Motherboards and Chipsets (cont’d)
MSI
MSI had a large showcase on the convention floor that was mostly used to display their CE based devices such as their SFF and audio systems. But they did have a few motherboards there as well.
No vendor’s booth would be complete without their SLI solution on display, so here is MSI’s. Their display didn’t offer the best lighting for image taking as the GPUs blocked all the light from the bottom of the board, but you can see the majority of it. There are some interesting features that came out from our look this time however.
First, if you look closely at the on-board audio on this motherboard, you’ll see that MSI has gone with a Creative Labs Sound Blaster Live! audio solution over any of the other competing products. The Live!-based chip offers full 24-bit audio quality. In my eyes, this gives MSI’s motherboard a huge advantage over the Asus and Gigabyte boards right off the bat, having not compared their performance or other features yet.
In addition, though I couldn’t get a clear shot of the chip, MSI has included a Silicon Image 3132 chip that offers two channels of SATA2 support that runs off the PCI Express bus, not the PCI bus. MSI claims that this can give the users as much as a 20% increase in performance on storage. And without the additional storage chip on the PCI bus, the sound quality on the PCI-based Creative audio chip should be improved as well.
MSI also told me about their plans for an nForce4 Ultra motherboard that would feature standard on-board audio, not the Creative chip, and would also leave the SATA2 Silicon Image chip off of it as well.

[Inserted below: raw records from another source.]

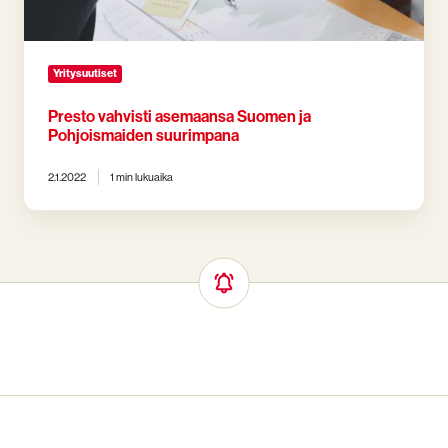
Yritysuutiset
Presto vahvisti asemaansa Suomen ja
Pohjoismaiden suurimpana
2.1.2022
1 min lukuaika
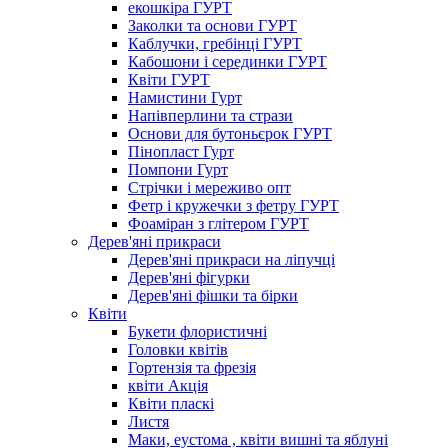
екошкіра ГУРТ
Заколки та основи ГУРТ
Каблучки, гребінці ГУРТ
Кабошони і серединки ГУРТ
Квіти ГУРТ
Намистини Гурт
Напівперлини та стрази
Основи для бутоньєрок ГУРТ
Пінопласт Гурт
Помпони Гурт
Стрічки і мереживо опт
Фетр і кружечки з фетру ГУРТ
Фоаміран з глітером ГУРТ
Дерев'яні прикраси
Дерев'яні прикраси на ліпучці
Дерев'яні фігурки
Дерев'яні фішки та бірки
Квіти
Букети флористичні
Головки квітів
Гортензія та фрезія
квіти Акція
Квіти пласкі
Листя
Маки, еустома , квіти вишні та яблуні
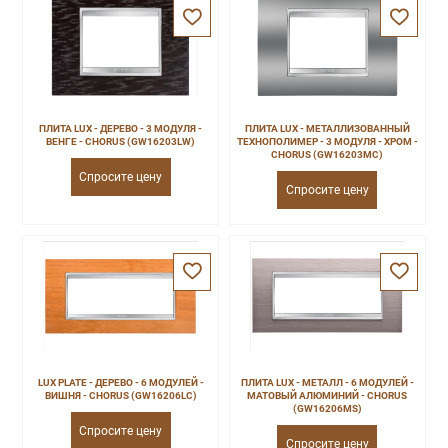
ПЛИТА LUX - ДЕРЕВО - 3 МОДУЛЯ -
ПЛИТА LUX - МЕТАЛЛИЗОВАННЫЙ
ВЕНГЕ - CHORUS (GW16203LW)
ТЕХНОПОЛИМЕР - 3 МОДУЛЯ - ХРОМ -
CHORUS (GW16203MC)
Спросите цену
Спросите цену
LUX PLATE - ДЕРЕВО - 6 МОДУЛЕЙ -
ПЛИТА LUX - МЕТАЛЛ - 6 МОДУЛЕЙ -
ВИШНЯ - CHORUS (GW16206LC)
МАТОВЫЙ АЛЮМИНИЙ - CHORUS
(GW16206MS)
Спросите цену
Спросите цену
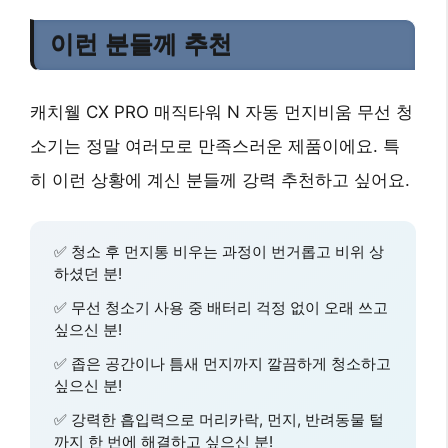
이런 분들께 추천
캐치웰 CX PRO 매직타워 N 자동 먼지비움 무선 청
소기는 정말 여러모로 만족스러운 제품이에요. 특
히 이런 상황에 계신 분들께 강력 추천하고 싶어요.
✅ 청소 후 먼지통 비우는 과정이 번거롭고 비위 상
하셨던 분!
✅ 무선 청소기 사용 중 배터리 걱정 없이 오래 쓰고
싶으신 분!
✅ 좁은 공간이나 틈새 먼지까지 깔끔하게 청소하고
싶으신 분!
✅
강력한 흡입력
으로 머리카락, 먼지, 반려동물 털
까지 한 번에 해결하고 싶으신 분!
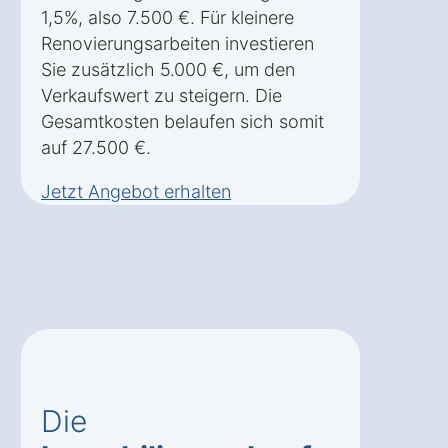
1,5%, also 7.500 €. Für kleinere
Renovierungsarbeiten investieren
Sie zusätzlich 5.000 €, um den
Verkaufswert zu steigern. Die
Gesamtkosten belaufen sich somit
auf 27.500 €.
Jetzt Angebot erhalten
Die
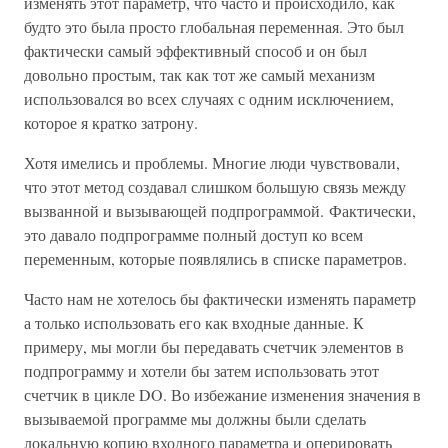
изменять этот параметр, что часто и происходило, как
будто это была просто глобальная переменная. Это был
фактически самый эффективный способ и он был
довольно простым, так как тот же самый механизм
использовался во всех случаях с одним исключением,
которое я кратко затрону.
Хотя имелись и проблемы. Многие люди чувствовали,
что этот метод создавал слишком большую связь между
вызванной и вызывающей подпрограммой. Фактически,
это давало подпрограмме полный доступ ко всем
переменным, которые появлялись в списке параметров.
Часто нам не хотелось бы фактически изменять параметр
а только использовать его как входные данные. К
примеру, мы могли бы передавать счетчик элементов в
подпрограмму и хотели бы затем использовать этот
счетчик в цикле DO. Во избежание изменения значения в
вызываемой программе мы должны были сделать
локальную копию входного параметра и оперировать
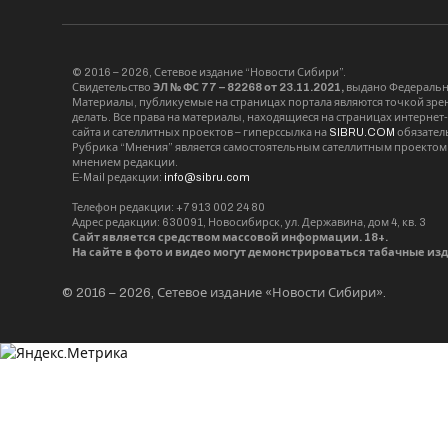
© 2016 – 2026, Сетевое издание “Новости Сибири”.
Свидетельство
ЭЛ № ФС 77 – 82268 от 23.11.2021,
выдано Федерально
Материалы, публикуемые на страницах портала являются точкой зрени
делать. Все права на материалы, находящиеся на страницах интернет
сайта и сателлитных проектов – гиперссылка на
SIBRU.COM
обязател
Рубрика “Мнения” является самостоятельным сателлитным проектом 
мнением редакции.
E-Mail редакции:
info@sibru.com
Телефон редакции: +7 913 002 24 80
Адрес редакции: 630091, Новосибирск, ул. Державина, дом 4, кв. 3
Сайт является средством массовой информации. 18+.
На сайте в фото и видео могут демонстрироваться табачные из
© 2016 – 2026, Сетевое издание «Новости Сибири».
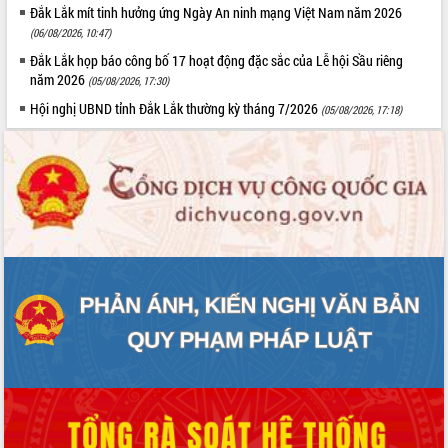
Đắk Lắk mít tinh hưởng ứng Ngày An ninh mạng Việt Nam năm 2026
(06/08/2026, 10:47)
Đắk Lắk họp báo công bố 17 hoạt động đặc sắc của Lễ hội Sầu riêng
năm 2026
(05/08/2026, 17:30)
Hội nghị UBND tỉnh Đắk Lắk thường kỳ tháng 7/2026
(05/08/2026, 17:18)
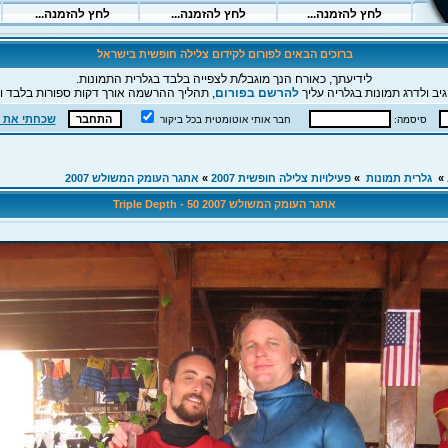
ברוכים הבאים לפורום לקידום צלילה חופשית בישראל
לידיעתך, כאורח הנך מוגבל/ת לצפייה בלבד בגלרית התמונות.
יב ולדרג תמונות בגלריה עליך
להרשם בפורום
, תהליך ההרשמה אורך דקות ספורות בלבד וה
שכחתי את 
סיסמה:
חבר אותי אוטומטית בכל ביקור
»
גלרית תמונות
»
פעילויות צלילה חופשית 2007
»
אתגר העומק המשולש 2007
אתגר העומק המשולש 2007 Triple Depth - 50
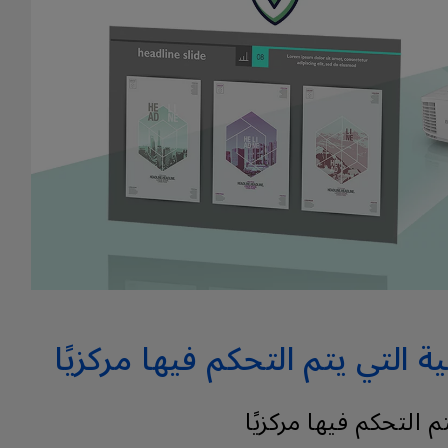
لتي يتم التحكم فيها مركزيًا
التحكم فيها مركزيًا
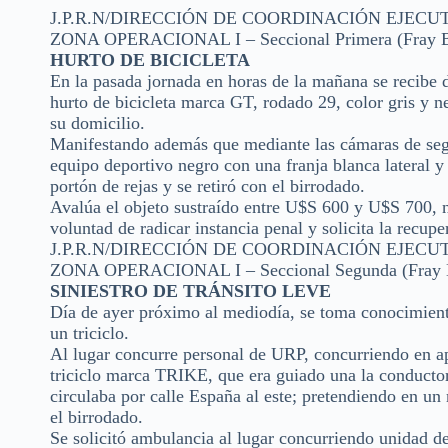
J.P.R.N/DIRECCIÓN DE COORDINACIÓN EJECU
ZONA OPERACIONAL I – Seccional Primera (Fray B
HURTO DE BICICLETA
En la pasada jornada en horas de la mañana se recibe d
hurto de bicicleta marca GT, rodado 29, color gris y ne
su domicilio.
Manifestando además que mediante las cámaras de segu
equipo deportivo negro con una franja blanca lateral y
portón de rejas y se retiró con el birrodado.
Avalúa el objeto sustraído entre U$S 600 y U$S 700, n
voluntad de radicar instancia penal y solicita la recupe
J.P.R.N/DIRECCIÓN DE COORDINACIÓN EJECU
ZONA OPERACIONAL I – Seccional Segunda (Fray 
SINIESTRO DE TRÁNSITO LEVE
Día de ayer próximo al mediodía, se toma conocimiento
un triciclo.
Al lugar concurre personal de URP, concurriendo en a
triciclo marca TRIKE, que era guiado una la conductor
circulaba por calle España al este; pretendiendo en un
el birrodado.
Se solicitó ambulancia al lugar concurriendo unidad d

Here we have a shot of MSI’s Radeon XPRESS 200 chipset motherboard that is aimed at the system builders and OEMs, not at the retail market place. MSI is saying that they are using the newest, and fixed, SB400 chip from ATI, so they won’t have the USB and storage issues that were found in the reference boards sent out to the press. MSI is still on the fence about whether they are going to offer a board based around ATI’s AMD chipset to the high-end consumers.
Finally, we learned from MSI that they have scraped their VIA-based K8T890 motherboard projects completely due to the success of the nForce4 platform and that they were having problems getting chips. While this is very bad news for VIA, MSI did say they would rethink the projects once the new Pro version of the chipset was ready.
Albatron
Albatron had a booth at the show as well and had one board that stuck out among the rest.
The above motherboard claimed to use the K8T890 Pro chipset from VIA, a product that until now hasn’t been seen. It also had the VT8237R south bridge that is a slight update to the chip. Albatron also claimed to have samples of this board ready immediately, and one is already on its way to me today. I’ll have more information for you when it arrives.